_TASK TO CARRY OUT_: Go through the entries below and return every line that contains "obtain".

_STORED DATA_:
────────
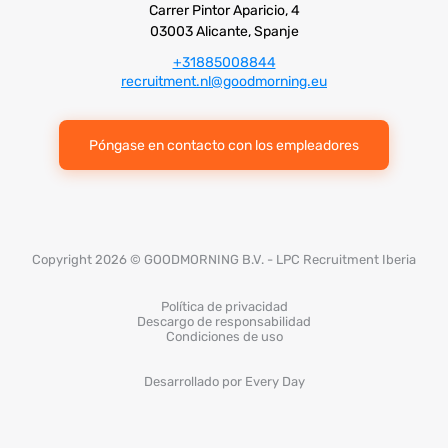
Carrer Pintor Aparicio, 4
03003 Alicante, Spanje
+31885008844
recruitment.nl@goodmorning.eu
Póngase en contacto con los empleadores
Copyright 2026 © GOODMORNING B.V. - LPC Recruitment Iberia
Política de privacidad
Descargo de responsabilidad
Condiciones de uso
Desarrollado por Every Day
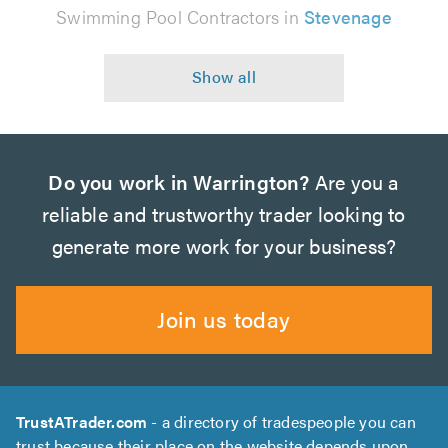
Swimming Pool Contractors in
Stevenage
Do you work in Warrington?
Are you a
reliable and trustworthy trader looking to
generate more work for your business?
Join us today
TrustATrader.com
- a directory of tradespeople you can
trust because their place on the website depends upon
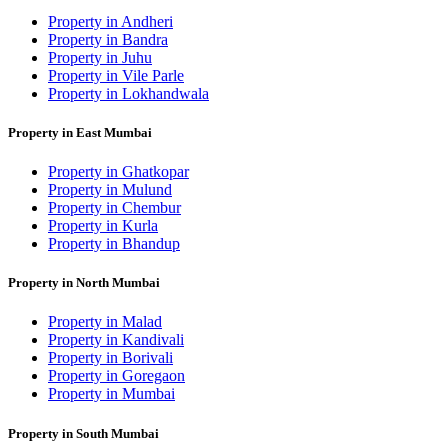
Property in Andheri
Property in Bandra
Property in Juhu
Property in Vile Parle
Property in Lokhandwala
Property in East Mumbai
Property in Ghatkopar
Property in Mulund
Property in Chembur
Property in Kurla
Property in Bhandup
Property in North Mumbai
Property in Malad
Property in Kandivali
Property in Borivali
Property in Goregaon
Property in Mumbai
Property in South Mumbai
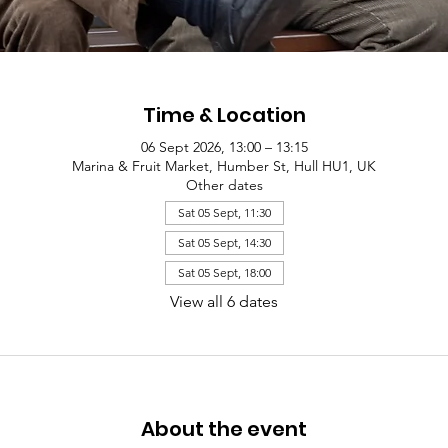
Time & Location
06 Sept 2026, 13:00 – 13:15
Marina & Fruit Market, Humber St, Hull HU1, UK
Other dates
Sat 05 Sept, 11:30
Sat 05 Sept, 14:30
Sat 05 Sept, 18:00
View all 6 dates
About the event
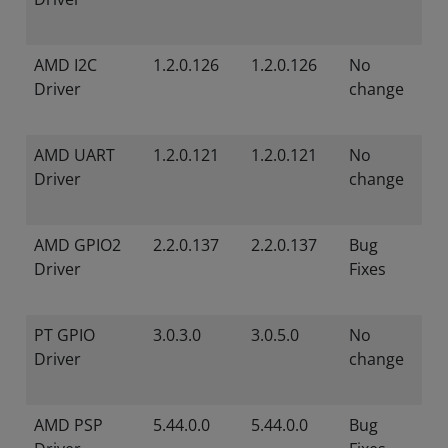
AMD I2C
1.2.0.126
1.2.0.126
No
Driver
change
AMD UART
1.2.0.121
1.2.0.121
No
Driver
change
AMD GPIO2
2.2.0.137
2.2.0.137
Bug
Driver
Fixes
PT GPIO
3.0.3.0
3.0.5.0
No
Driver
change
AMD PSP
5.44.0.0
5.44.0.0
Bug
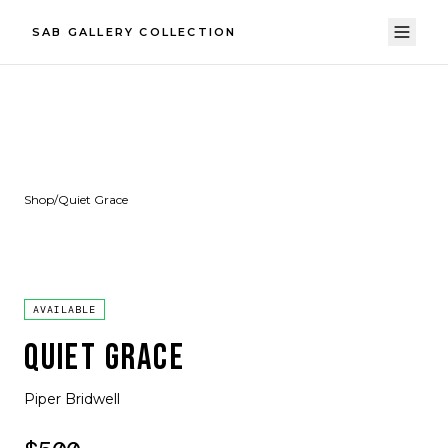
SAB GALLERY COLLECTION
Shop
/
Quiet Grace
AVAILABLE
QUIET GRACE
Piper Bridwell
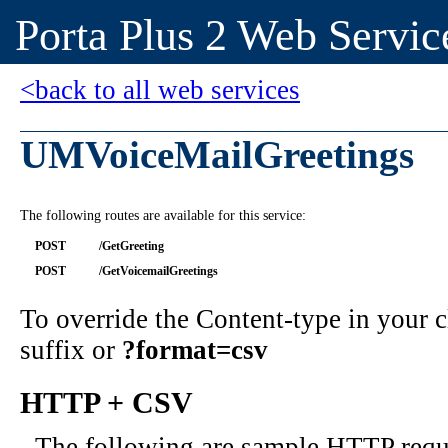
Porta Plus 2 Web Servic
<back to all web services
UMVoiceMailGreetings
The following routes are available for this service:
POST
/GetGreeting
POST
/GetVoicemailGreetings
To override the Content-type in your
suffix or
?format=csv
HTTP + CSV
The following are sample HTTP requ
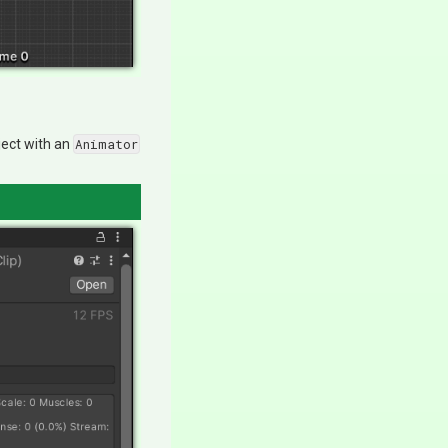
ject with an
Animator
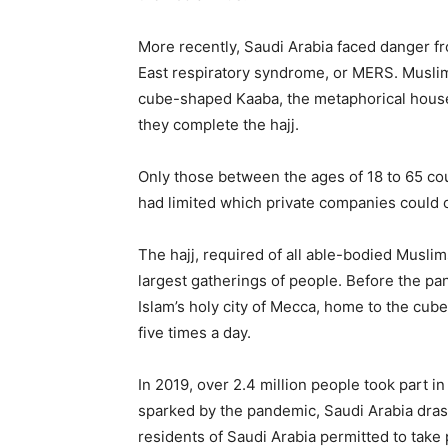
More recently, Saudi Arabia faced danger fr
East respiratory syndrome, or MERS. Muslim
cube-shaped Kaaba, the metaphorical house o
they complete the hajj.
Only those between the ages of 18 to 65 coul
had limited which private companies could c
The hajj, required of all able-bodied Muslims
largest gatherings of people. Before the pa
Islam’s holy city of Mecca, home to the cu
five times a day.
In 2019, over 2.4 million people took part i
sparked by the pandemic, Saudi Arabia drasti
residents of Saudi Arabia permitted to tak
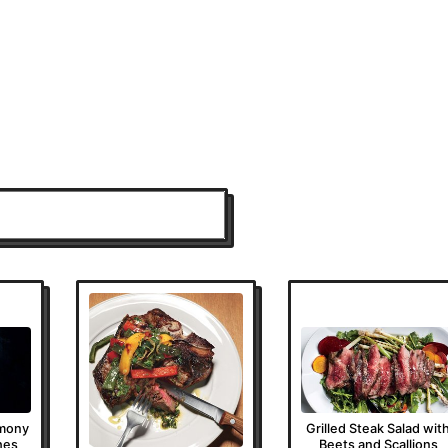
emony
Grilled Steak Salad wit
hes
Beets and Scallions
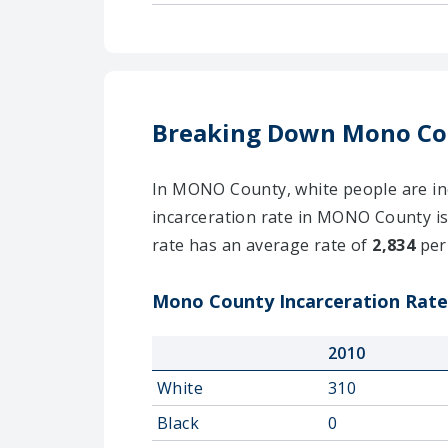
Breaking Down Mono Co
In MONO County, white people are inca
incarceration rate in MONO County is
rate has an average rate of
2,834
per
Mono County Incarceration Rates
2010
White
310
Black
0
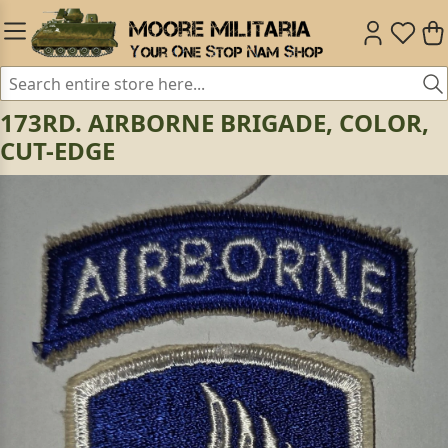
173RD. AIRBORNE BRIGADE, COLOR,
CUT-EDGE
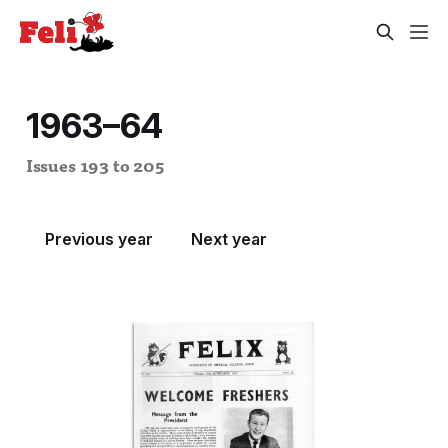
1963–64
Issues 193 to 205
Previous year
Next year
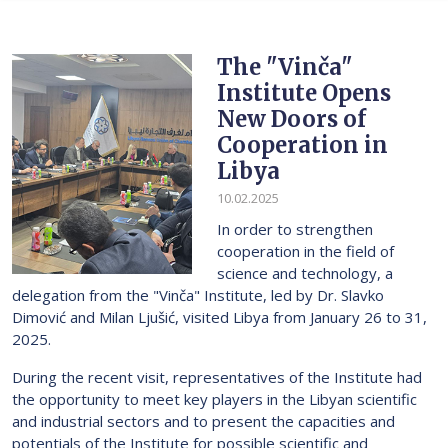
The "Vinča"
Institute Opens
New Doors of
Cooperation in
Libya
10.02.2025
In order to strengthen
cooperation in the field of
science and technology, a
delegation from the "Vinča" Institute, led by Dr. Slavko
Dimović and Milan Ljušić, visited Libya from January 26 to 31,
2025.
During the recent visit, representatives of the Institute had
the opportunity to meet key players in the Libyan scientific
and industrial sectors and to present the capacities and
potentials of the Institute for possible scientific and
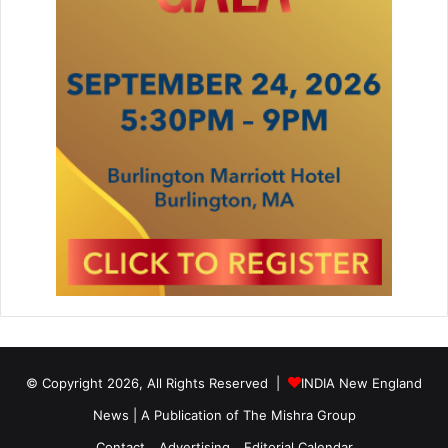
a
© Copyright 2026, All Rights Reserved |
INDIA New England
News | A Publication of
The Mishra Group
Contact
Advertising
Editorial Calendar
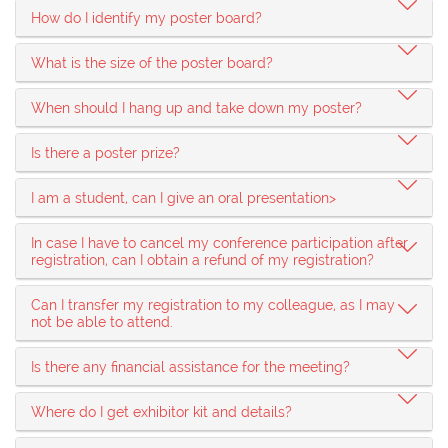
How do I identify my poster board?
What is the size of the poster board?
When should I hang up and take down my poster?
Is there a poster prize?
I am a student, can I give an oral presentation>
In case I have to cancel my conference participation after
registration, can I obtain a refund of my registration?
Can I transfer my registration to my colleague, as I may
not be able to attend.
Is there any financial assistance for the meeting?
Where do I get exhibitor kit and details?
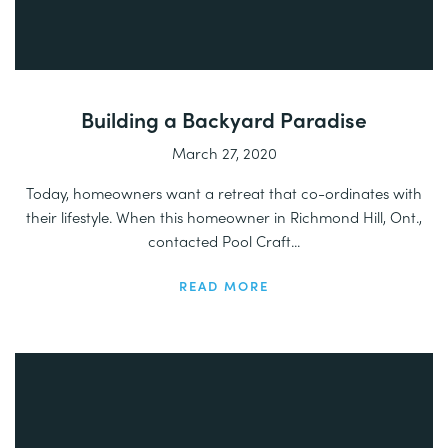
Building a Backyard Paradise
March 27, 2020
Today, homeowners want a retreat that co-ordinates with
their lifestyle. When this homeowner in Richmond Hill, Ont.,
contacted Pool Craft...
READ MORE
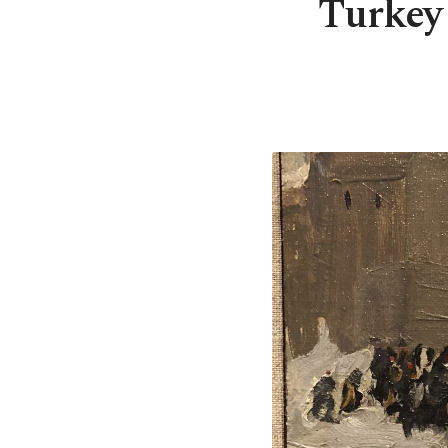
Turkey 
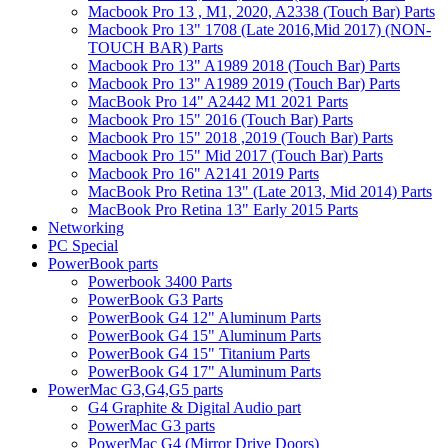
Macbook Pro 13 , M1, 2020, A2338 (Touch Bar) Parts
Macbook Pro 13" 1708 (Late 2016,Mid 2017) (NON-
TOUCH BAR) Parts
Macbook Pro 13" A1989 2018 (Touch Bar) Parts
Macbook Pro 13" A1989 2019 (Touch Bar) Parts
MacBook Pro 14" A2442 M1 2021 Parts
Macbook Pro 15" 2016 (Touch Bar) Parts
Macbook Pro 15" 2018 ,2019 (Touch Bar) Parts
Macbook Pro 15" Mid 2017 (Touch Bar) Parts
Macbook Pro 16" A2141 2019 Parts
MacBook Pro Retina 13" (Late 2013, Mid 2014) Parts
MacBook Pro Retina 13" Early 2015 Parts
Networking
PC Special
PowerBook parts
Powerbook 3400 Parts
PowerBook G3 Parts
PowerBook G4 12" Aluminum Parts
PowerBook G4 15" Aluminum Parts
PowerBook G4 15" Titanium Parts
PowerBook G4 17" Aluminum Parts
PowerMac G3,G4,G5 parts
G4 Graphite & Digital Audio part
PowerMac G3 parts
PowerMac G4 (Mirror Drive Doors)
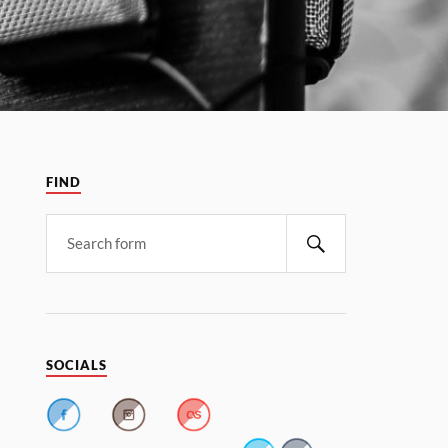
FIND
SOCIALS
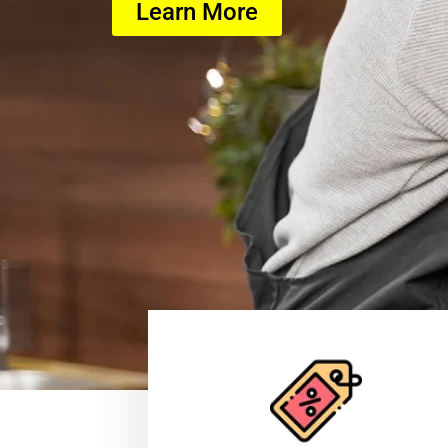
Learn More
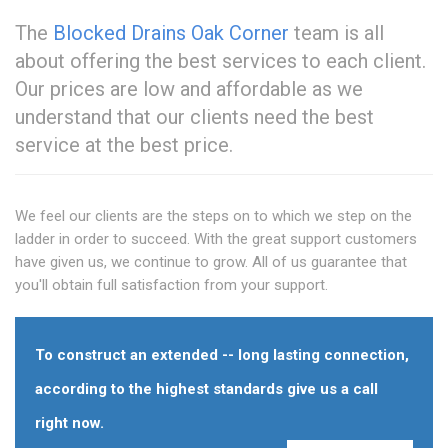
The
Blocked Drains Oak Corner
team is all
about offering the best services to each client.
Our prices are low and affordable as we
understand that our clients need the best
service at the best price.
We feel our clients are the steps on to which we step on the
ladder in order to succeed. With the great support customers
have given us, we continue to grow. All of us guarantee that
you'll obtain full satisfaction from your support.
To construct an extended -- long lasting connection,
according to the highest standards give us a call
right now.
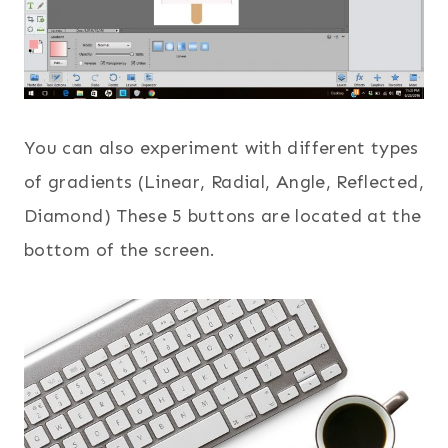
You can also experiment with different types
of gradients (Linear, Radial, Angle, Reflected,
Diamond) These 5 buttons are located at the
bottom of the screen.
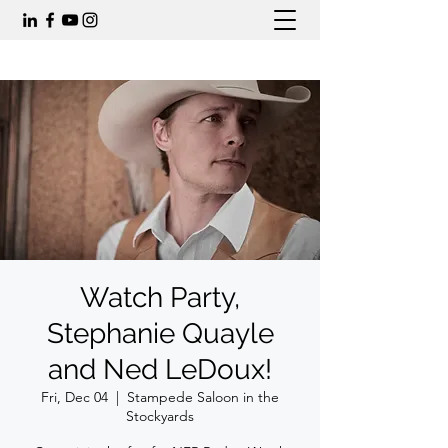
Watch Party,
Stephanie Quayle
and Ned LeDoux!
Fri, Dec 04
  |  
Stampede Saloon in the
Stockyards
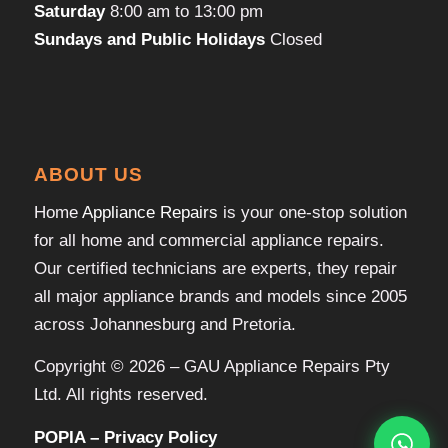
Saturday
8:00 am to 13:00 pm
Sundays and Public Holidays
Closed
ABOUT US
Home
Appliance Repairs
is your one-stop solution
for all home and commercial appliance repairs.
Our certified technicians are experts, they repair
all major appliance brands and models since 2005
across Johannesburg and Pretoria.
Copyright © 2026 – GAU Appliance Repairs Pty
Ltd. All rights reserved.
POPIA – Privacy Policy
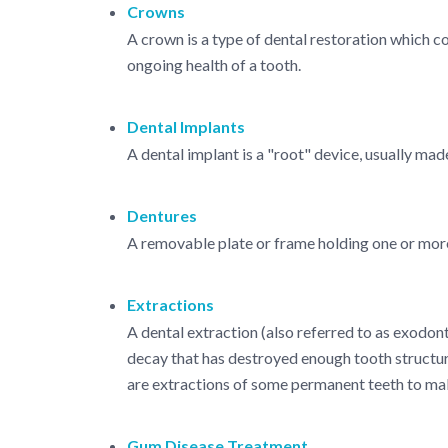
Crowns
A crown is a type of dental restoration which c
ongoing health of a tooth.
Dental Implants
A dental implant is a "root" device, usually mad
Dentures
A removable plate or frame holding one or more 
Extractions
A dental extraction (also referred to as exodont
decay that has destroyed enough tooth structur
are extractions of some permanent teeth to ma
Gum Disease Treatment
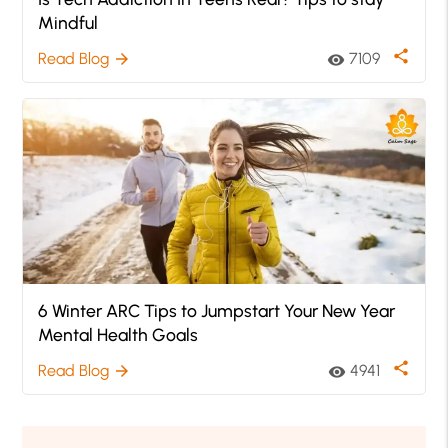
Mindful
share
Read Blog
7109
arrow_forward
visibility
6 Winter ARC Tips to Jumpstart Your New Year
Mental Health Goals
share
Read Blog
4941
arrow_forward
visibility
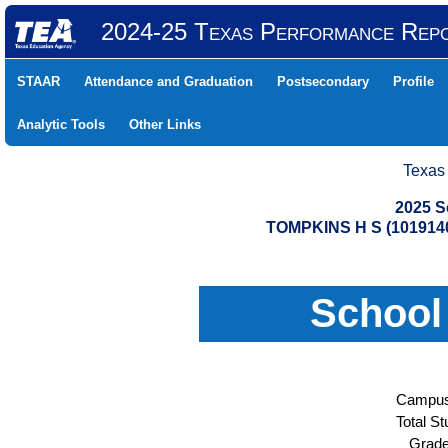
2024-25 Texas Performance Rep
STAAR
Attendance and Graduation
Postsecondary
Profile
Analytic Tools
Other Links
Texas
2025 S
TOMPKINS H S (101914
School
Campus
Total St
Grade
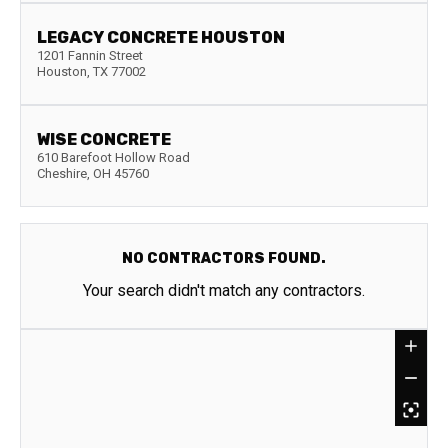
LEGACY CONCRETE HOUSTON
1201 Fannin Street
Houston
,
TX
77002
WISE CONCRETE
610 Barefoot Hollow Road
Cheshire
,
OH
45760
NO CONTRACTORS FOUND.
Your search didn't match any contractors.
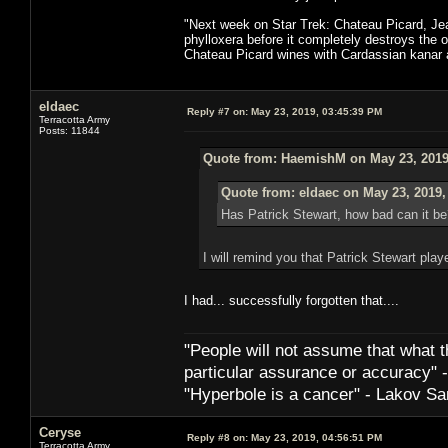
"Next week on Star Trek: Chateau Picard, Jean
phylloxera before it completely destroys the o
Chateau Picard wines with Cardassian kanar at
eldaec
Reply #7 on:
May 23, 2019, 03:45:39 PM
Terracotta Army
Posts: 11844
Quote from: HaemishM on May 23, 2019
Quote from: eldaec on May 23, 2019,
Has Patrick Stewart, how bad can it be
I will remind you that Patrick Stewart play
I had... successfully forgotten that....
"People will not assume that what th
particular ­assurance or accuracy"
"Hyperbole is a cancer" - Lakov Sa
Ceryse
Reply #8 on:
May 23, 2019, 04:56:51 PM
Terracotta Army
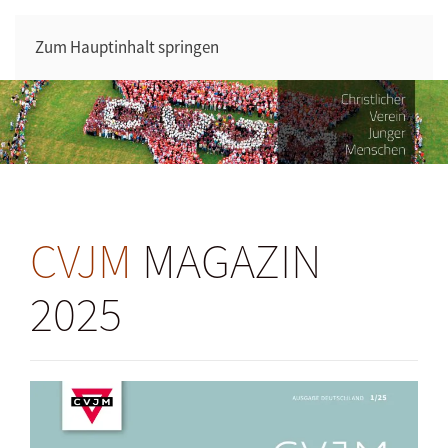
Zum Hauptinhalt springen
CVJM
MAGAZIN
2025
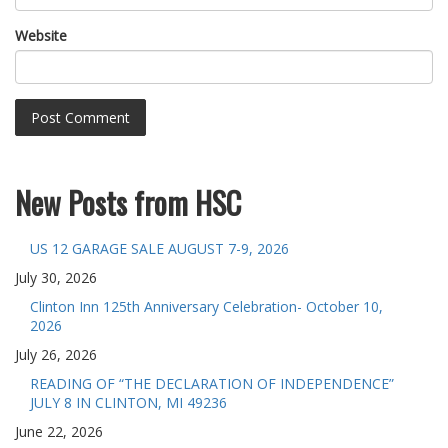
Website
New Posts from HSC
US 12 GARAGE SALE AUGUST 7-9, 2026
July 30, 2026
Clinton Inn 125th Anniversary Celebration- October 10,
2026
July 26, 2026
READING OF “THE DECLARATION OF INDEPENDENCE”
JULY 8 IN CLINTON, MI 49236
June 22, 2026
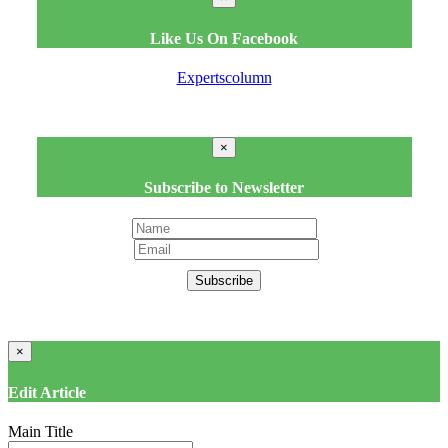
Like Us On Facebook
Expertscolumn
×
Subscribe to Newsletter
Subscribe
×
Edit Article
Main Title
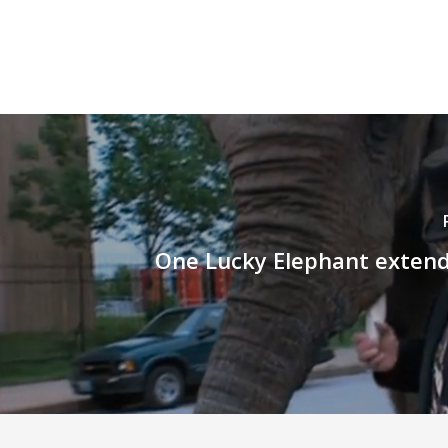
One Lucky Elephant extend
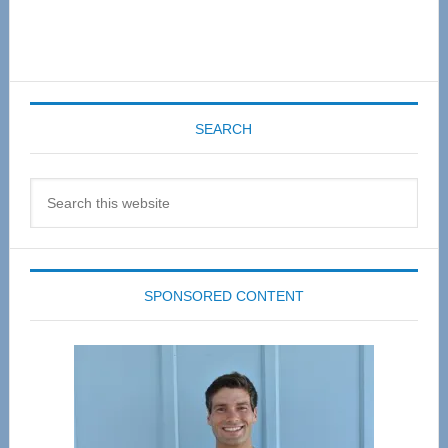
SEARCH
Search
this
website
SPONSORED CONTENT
────────
_TASK SOLUTION_:
registration, can I obtain a refund of my registration?
you'll obtain full satisfaction from your support.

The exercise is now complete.